TrainAsONE, a fledgling UK app, promised a solution to the crisis that hits when a training plan goes belly up. It uses AI to constantly recalculate training plans, so if you veer off course, it automatically recalibrates to find the optimum way of getting you back on the straight and narrow. It is useful for the more diligent/conscientious runner as well, because it constantly recalculates your training plan to reflect how you are actually performing.
It does all this by tracking a wide range of inputs while you are running, including how your heart rate fluctuates and how you cope with hills and heat, and marrying that information with a vast database of information on what kind of training makes for good races and what kind of training leads to injury.
It sounded great, and I enthusiastically signed up in January, hoping the robots would guide me to a marathon fast enough to crown me as winner in our FitHacks competition for the most improved marathon time in a year. As with many of my fitness initiatives, the early enthusiasm ran dry and the app sat on my phone for a few weeks before I got around to the first “assessment run” that TrainAsONE would use to calculate my baseline fitness and frame my plan.
I quickly encountered my first issue – some of the runs were as short as 10 minutes. I live in Manhattan, where there are probably more Peloton bikes in apartments than washing machines. A 10-minute run simply is not worth the laundry.
Sean Radford, the app’s founder, says “why are my runs so short” is a commonly asked question on the app’s help section. The short runs are there, he says, because “numerous studies have demonstrated the beneficial impact of short runs (down to five minutes). Not only on cardiovascular health, but also on neuromuscular reinforcement.” Still, people with an aversion to them can add a minimum run duration to their profile, and the plan will respect that (which I did).
People also often ask why their “easy” runs are so slow, something that puzzled me when I first saw my plan. Radford says there is “much evidence (which our data and analysis support) that the vast majority of your running should be at a very slow pace”. “Going fast does not confer performance improvement, and only goes to substantially increase one’s risk of injury,” he adds.
A recent survey of 1,200 of TrainAsONE’s 15,000 users found that more than 90 per cent thought the programme helped them go faster and further, and more than 95 per cent thought it helped them to avoid injury.
So am I one of them? Has TrainAsONE helped me to go faster and further and reduce my risk of injury?
I am definitely faster and fitter than I was at the start of the year, and I have been mercifully injury-free in the run-up to the London Marathon. That said, my adherence to the TrainAsONE’s plan has been sporadic – the fact that I knew my plan would automatically recalculate made me even more likely to adopt a devil may care attitude to doing my prescribed runs.
I also avoided the tougher – and probably most beneficial – parts of the schedule, sessions such as a longish run where you run the last five miles faster than the first five.

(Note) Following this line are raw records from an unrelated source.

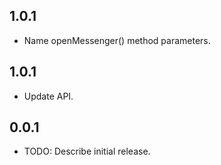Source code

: ## 1.0.1

- Name openMessenger() method parameters.

## 1.0.1

- Update API.

## 0.0.1

- TODO: Describe initial release.
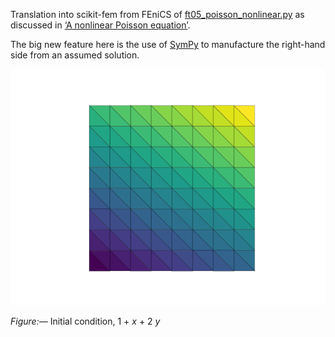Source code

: Translation into scikit-fem from FEniCS of
[ft05_poisson_nonlinear.py](https://fenicsproject.org/pub/tutorial/python/vol1/ft05_poisson_nonlinear.py)
as discussed in [‘A nonlinear Poisson equation’](https://fenicsproject.org/pub/tutorial/html/._ftut1007.html#ftut1:gallery:nonlinearpoisson).

The big new feature here is the use of [SymPy](https://sympy.org) to manufacture the right-hand side from an assumed solution.

![initial.png](poisson_nonlinear/initial.png)

*Figure:—* Initial condition, 1 + _x_ + 2 _y_
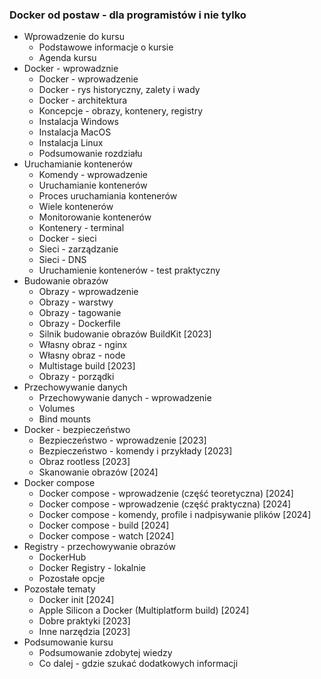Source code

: ###  Docker od postaw - dla programistów i nie tylko

- Wprowadzenie do kursu
    - Podstawowe informacje o kursie
    - Agenda kursu
- Docker - wprowadznie
    - Docker - wprowadzenie
    - Docker - rys historyczny, zalety i wady
    - Docker - architektura
    - Koncepcje - obrazy, kontenery, registry
    - Instalacja Windows
    - Instalacja MacOS
    - Instalacja Linux
    - Podsumowanie rozdziału
- Uruchamianie kontenerów
    - Komendy - wprowadzenie
    - Uruchamianie kontenerów
    - Proces uruchamiania kontenerów
    - Wiele kontenerów
    - Monitorowanie kontenerów
    - Kontenery - terminal
    - Docker - sieci
    - Sieci - zarządzanie
    - Sieci - DNS
    - Uruchamienie kontenerów - test praktyczny
- Budowanie obrazów
    - Obrazy - wprowadzenie
    - Obrazy - warstwy
    - Obrazy - tagowanie
    - Obrazy - Dockerfile
    - Silnik budowanie obrazów BuildKit [2023]
    - Własny obraz - nginx
    - Własny obraz - node
    - Multistage build [2023]
    - Obrazy - porządki
- Przechowywanie danych
    - Przechowywanie danych - wprowadzenie
    - Volumes
    - Bind mounts
- Docker - bezpieczeństwo
    - Bezpieczeństwo - wprowadzenie [2023]
    - Bezpieczeństwo - komendy i przykłady [2023]
    - Obraz rootless [2023]
    - Skanowanie obrazów [2024]
- Docker compose
    - Docker compose - wprowadzenie (część teoretyczna) [2024]
    - Docker compose - wprowadzenie (część praktyczna) [2024]
    - Docker compose - komendy, profile i nadpisywanie plików [2024]
    - Docker compose - build [2024]
    - Docker compose - watch [2024]
- Registry - przechowywanie obrazów
    - DockerHub
    - Docker Registry - lokalnie
    - Pozostałe opcje
- Pozostałe tematy
    - Docker init [2024]
    - Apple Silicon a Docker (Multiplatform build) [2024]
    - Dobre praktyki [2023]
    - Inne narzędzia [2023]
- Podsumowanie kursu
    - Podsumowanie zdobytej wiedzy
    - Co dalej - gdzie szukać dodatkowych informacji
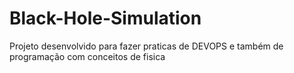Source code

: # Black-Hole-Simulation
Projeto desenvolvido para fazer praticas de DEVOPS e também de programação com conceitos de fisica
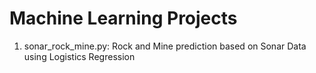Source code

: # Machine Learning Projects

1. sonar_rock_mine.py: Rock and Mine prediction based on Sonar Data using Logistics Regression
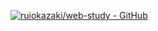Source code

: [![ruiokazaki/web-study - GitHub](https://gh-card.dev/repos/ruiokazaki/web-study.svg)](https://github.com/ruiokazaki/web-study)

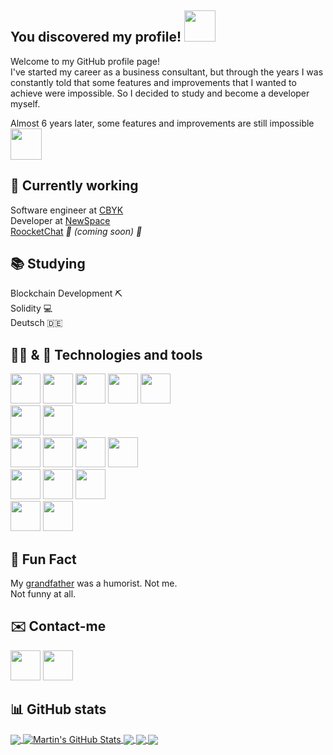 ## You discovered my profile!  <img src="https://media.giphy.com/media/WrlVBo6lEJEVA8EJOs/giphy.gif" width="50">

Welcome to my GitHub profile page!</br>
I've started my career as a business consultant, but through the years I was constantly told that some features and improvements that I wanted to achieve were impossible. So I decided to study and become a developer myself.

Almost 6 years later, some features and improvements are still impossible <img src="https://media.giphy.com/media/LrC1m7Ay3xsha/giphy.gif" width="50">

## 💼 Currently working
Software engineer at [CBYK](https://www.cbyk.com.br/)</br>
Developer at [NewSpace](https://www.newspace.com.br/)</br>
[RoocketChat](https://www.instagram.com/roocketchatbot/) *🚀 (coming soon) 🤖*

## 📚 Studying

Blockchain Development ⛏ </br>
Solidity 💻</br>
Deutsch 🇩🇪

## 👨‍💻 & 🧰 Technologies and tools
<img src="https://image.flaticon.com/icons/svg/919/919825.svg" width="48"/> <img src="https://image.flaticon.com/icons/svg/919/919832.svg" width="48"/> <img src="https://image.flaticon.com/icons/svg/919/919851.svg" width="48"/> <img src="https://image.flaticon.com/icons/svg/919/919828.svg" width="48"/>  <img src="https://upload.wikimedia.org/wikipedia/commons/thumb/e/ee/.NET_Core_Logo.svg/512px-.NET_Core_Logo.svg.png" width="48"/> 
</br>
<img src="https://rapidapi.com/blog/wp-content/uploads/2018/06/logo-2582748_640.png" width="48"/> <img src="https://image.flaticon.com/icons/svg/919/919826.svg" width="48"/>
</br>
<img src="https://image.flaticon.com/icons/svg/919/919853.svg" width="48"/> <img src="https://image.flaticon.com/icons/svg/919/919847.svg" width="48"/> <img src="https://cdn.iconscout.com/icon/free/png-256/aws-1869025-1583149.png" width="48"/> <img src="https://opensource.nyc3.cdn.digitaloceanspaces.com/attribution/assets/SVG/DO_Logo_icon_blue.svg" width="48"/>
</br>
<img src="https://image.flaticon.com/icons/svg/919/919836.svg" width="48"/> <img src="https://f0.pngfuel.com/png/241/983/mongodb-nosql-database-computer-icons-others-png-clip-art.png" width="48"/> <img src="https://www.pinpng.com/pngs/m/561-5614152_sqlite-square-icon-sqlite-logo-hd-png-download.png" width="48"/>
</br>
<img src="https://image.flaticon.com/icons/svg/552/552224.svg" width="48"/> <img src="https://image.flaticon.com/icons/svg/552/552222.svg" width="48"/>

## 🎉 Fun Fact

My [grandfather](https://scontent.fssz1-1.fna.fbcdn.net/v/t1.0-9/424953_3526148042168_1688013041_n.jpg?_nc_cat=104&_nc_sid=2c4854&_nc_ohc=fvlzqaYOH1QAX_HBs1R&_nc_ht=scontent.fssz1-1.fna&oh=15839a2c55f98c38529a86f831ff81bd&oe=5F723E6B) was a humorist. Not me.</br>
Not funny at all.

## ✉️ Contact-me
<a href="https://www.linkedin.com/in/thiago-vasconcellos-ba070442/"><img src="https://image.flaticon.com/icons/svg/145/145807.svg" width="48" /></a> <a href="https://discord.com/users/227819473187373056"><img src="https://cdn0.iconfinder.com/data/icons/free-social-media-set/24/discord-512.png" width="48"/></a>

## 📊 GitHub stats

<a href="https://github.com/thiagovasconcellos">
  <img align="center" src="https://github-readme-stats.vercel.app/api/top-langs/?username=thiagovasconcellos&hide=java,html&title_color=ffffff&text_color=c9cacc&icon_color=2bbc8a&bg_color=1d1f21" />
</a>
<a href="https://github.com/thiagovasconcellos">
  <img align="center" src="https://github-readme-stats.vercel.app/api?username=thiagovasconcellos&show_icons=true&line_height=27&count_private=true&title_color=ffffff&text_color=c9cacc&icon_color=2bbc8a&bg_color=1d1f21" alt="Martin's GitHub Stats" />
</a>

<a href="https://github.com/thiagovasconcellos/brzipcode">
  <img align="center" src="https://github-readme-stats.vercel.app/api/pin/?username=thiagovasconcellos&repo=brzipcode&title_color=ffffff&text_color=c9cacc&icon_color=2bbc8a&bg_color=1d1f21" />
</a>


<a href="https://github.com/thiagovasconcellos/barber-2020">
  <img align="center" src="https://github-readme-stats.vercel.app/api/pin/?username=thiagovasconcellos&repo=barber-2020&title_color=ffffff&text_color=c9cacc&icon_color=2bbc8a&bg_color=1d1f21" />
</a>

<a href="https://github.com/thiagovasconcellos/be-the-hero">
  <img align="center" src="https://github-readme-stats.vercel.app/api/pin/?username=thiagovasconcellos&repo=be-the-hero&title_color=ffffff&text_color=c9cacc&icon_color=2bbc8a&bg_color=1d1f21" />
</a>
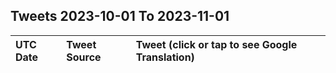 ## Tweets 2023-10-01 To 2023-11-01

| UTC Date | Tweet Source | Tweet (click or tap to see Google Translation) |
|:-----------------|:-------------|:------------------|  

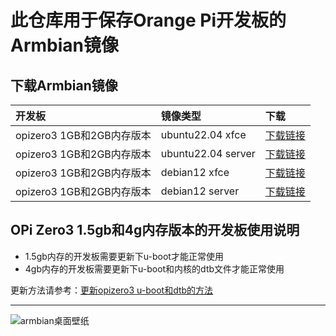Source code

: # 此仓库用于保存Orange Pi开发板的Armbian镜像

## 下载Armbian镜像

开发板 | 镜像类型 | 下载 |
|:--|:--|:--|
| opizero3 1GB和2GB内存版本 |ubuntu22.04 xfce |[下载链接](https://github.com/leeboby/armbian-images/releases/download/opizero3/Armbian_23.08.0-trunk_Orangepizero3_jammy_current_6.1.31_xfce_desktop-1GB-2GB.img.xz)|
| opizero3 1GB和2GB内存版本 |ubuntu22.04 server |[下载链接](https://github.com/leeboby/armbian-images/releases/download/opizero3/Armbian_23.08.0-trunk_Orangepizero3_jammy_current_6.1.31-1GB-2GB.img.xz)|
| opizero3 1GB和2GB内存版本 |debian12 xfce |[下载链接](https://github.com/leeboby/armbian-images/releases/download/opizero3/Armbian_23.08.0-trunk_Orangepizero3_bookworm_current_6.1.31_xfce_desktop-1GB-2GB.img.xz)|
| opizero3 1GB和2GB内存版本 |debian12 server | [下载链接](https://github.com/leeboby/armbian-images/releases/download/opizero3/Armbian_23.08.0-trunk_Orangepizero3_bookworm_current_6.1.31-1GB-2GB.img.xz) |

## OPi Zero3 1.5gb和4g内存版本的开发板使用说明

- 1.5gb内存的开发板需要更新下u-boot才能正常使用
- 4gb内存的开发板需要更新下u-boot和内核的dtb文件才能正常使用

更新方法请参考：[更新opizero3 u-boot和dtb的方法](https://github.com/leeboby/opizero3-uboot-dtb) 

---
![armbian桌面壁纸](https://github.com/leeboby/armbian-images/blob/main/pictures/1.png)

Those would have been beneficial for sure, but I was too daunted to attempt them. I did manage to do some of the speed workouts and that definitely helped.
The main area where I deviated from the plan was that I could not quite trust TrainAsONE’s (well backed-up) assertion that super long runs are not necessary – or a good idea – for an average marathon runner. Going into a marathon with just a 16-mile run behind me is petrifying, I need to know I have a good 20 miles in my legs before I can get to the start line. Maybe I am not so open-minded after all.